Exercise directions
Your answer should be one number, the count of lines in the entries holding the word "back".

Data supplied
==================================================
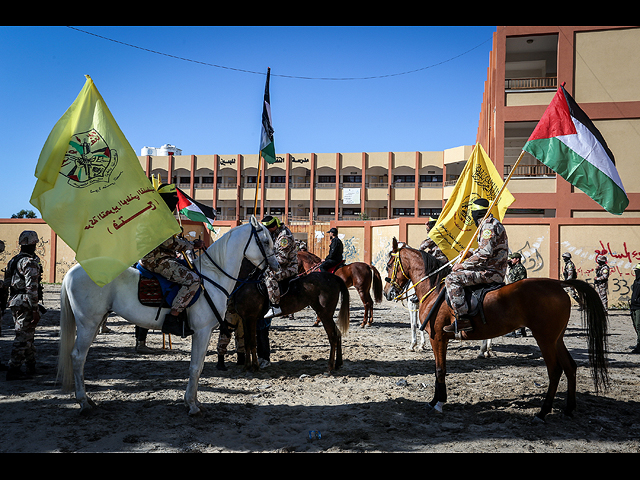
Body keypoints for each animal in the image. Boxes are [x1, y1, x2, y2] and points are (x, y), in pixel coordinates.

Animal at [58, 218, 278, 416]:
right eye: (265, 240)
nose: (275, 266)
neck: (212, 278)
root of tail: (71, 272)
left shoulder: (206, 332)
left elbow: (199, 367)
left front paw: (194, 401)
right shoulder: (202, 331)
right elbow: (195, 368)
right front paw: (192, 406)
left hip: (95, 323)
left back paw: (88, 400)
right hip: (88, 323)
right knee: (77, 357)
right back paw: (83, 402)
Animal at [382, 238, 608, 422]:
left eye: (389, 265)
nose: (387, 292)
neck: (435, 289)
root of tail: (558, 284)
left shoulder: (437, 338)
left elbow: (440, 370)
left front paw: (438, 402)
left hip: (544, 339)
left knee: (555, 371)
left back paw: (543, 412)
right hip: (556, 339)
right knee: (570, 367)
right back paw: (569, 409)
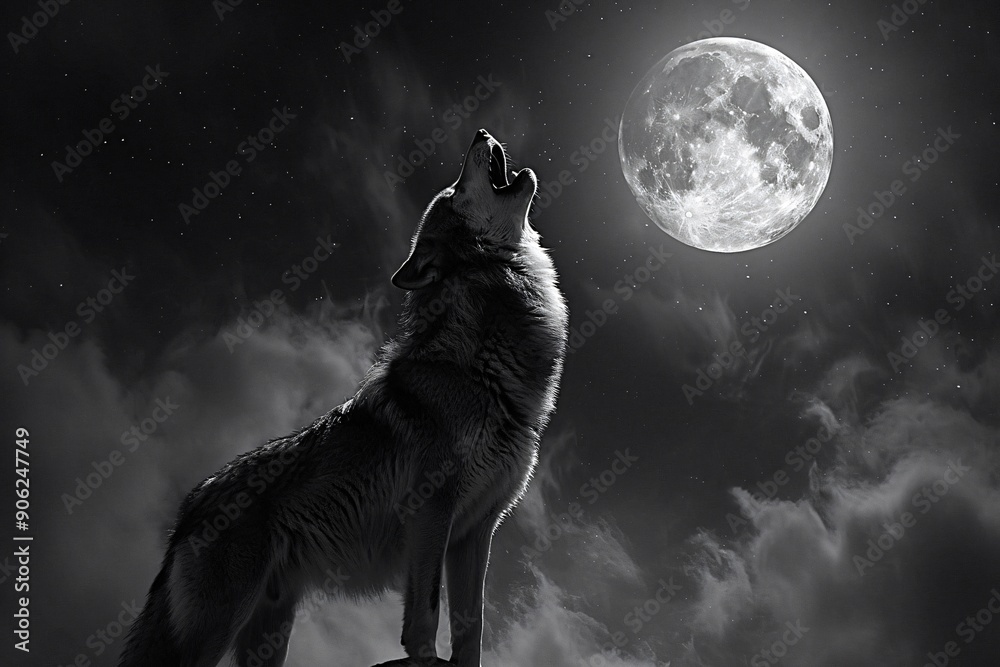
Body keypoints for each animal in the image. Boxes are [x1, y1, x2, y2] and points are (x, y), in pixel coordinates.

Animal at [118, 129, 568, 667]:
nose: (480, 134)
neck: (481, 369)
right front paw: (422, 659)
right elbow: (427, 612)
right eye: (456, 190)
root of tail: (189, 507)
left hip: (268, 630)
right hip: (216, 629)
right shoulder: (431, 510)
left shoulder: (476, 532)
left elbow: (472, 628)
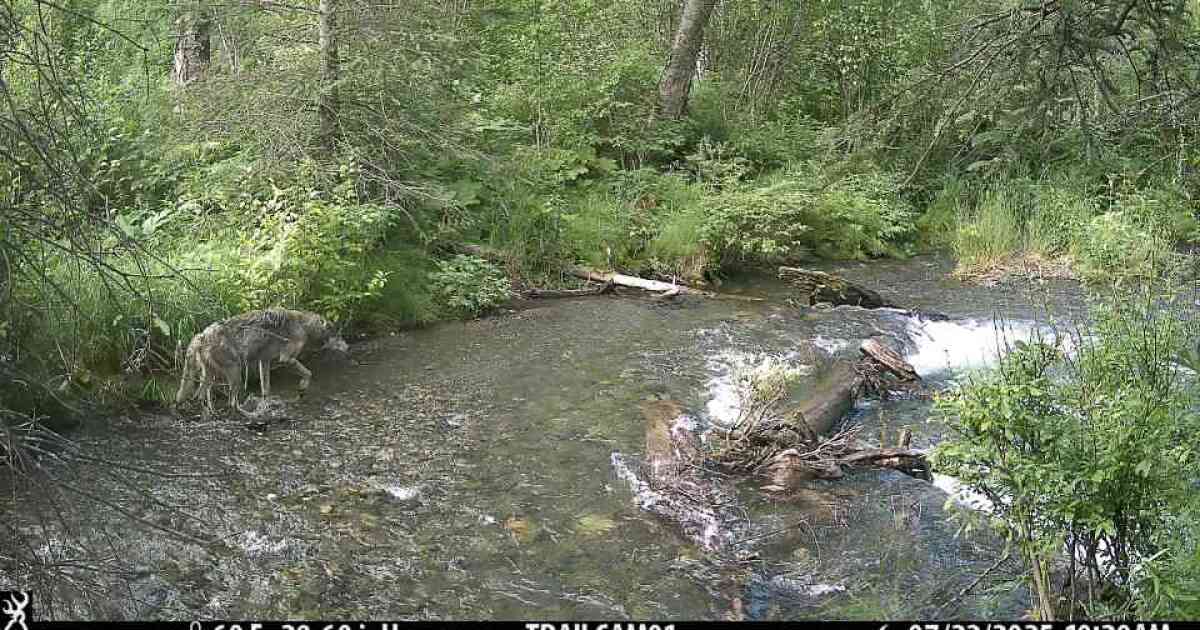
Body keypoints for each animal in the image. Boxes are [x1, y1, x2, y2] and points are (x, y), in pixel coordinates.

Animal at [176, 308, 349, 414]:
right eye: (338, 335)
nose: (348, 347)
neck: (303, 325)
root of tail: (202, 335)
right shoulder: (285, 359)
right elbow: (308, 373)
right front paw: (302, 388)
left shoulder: (264, 361)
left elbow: (266, 388)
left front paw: (266, 405)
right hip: (234, 374)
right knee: (231, 402)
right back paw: (244, 413)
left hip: (211, 375)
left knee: (200, 395)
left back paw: (210, 413)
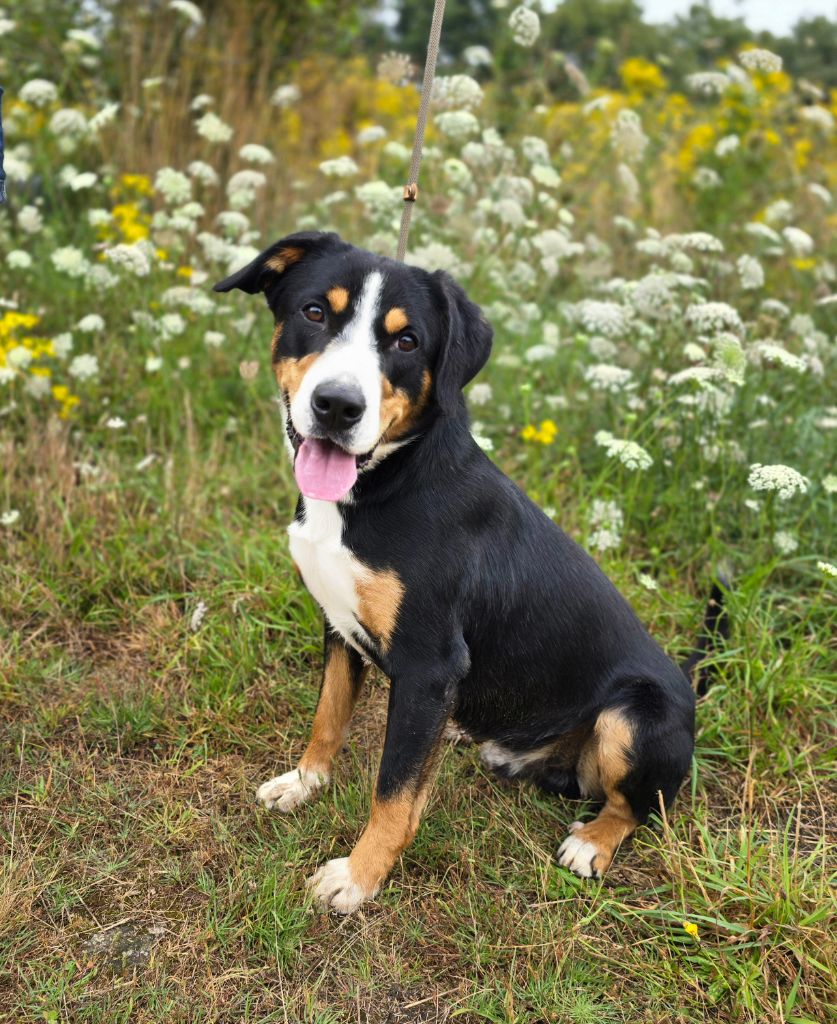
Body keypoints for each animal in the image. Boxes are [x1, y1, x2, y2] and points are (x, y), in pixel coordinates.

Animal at [212, 234, 721, 921]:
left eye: (406, 342)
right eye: (315, 312)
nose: (337, 406)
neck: (383, 483)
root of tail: (687, 687)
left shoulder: (430, 665)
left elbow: (394, 792)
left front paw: (358, 877)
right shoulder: (339, 628)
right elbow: (328, 717)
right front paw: (304, 783)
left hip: (634, 717)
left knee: (641, 805)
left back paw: (592, 843)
==================================================
Answer section
7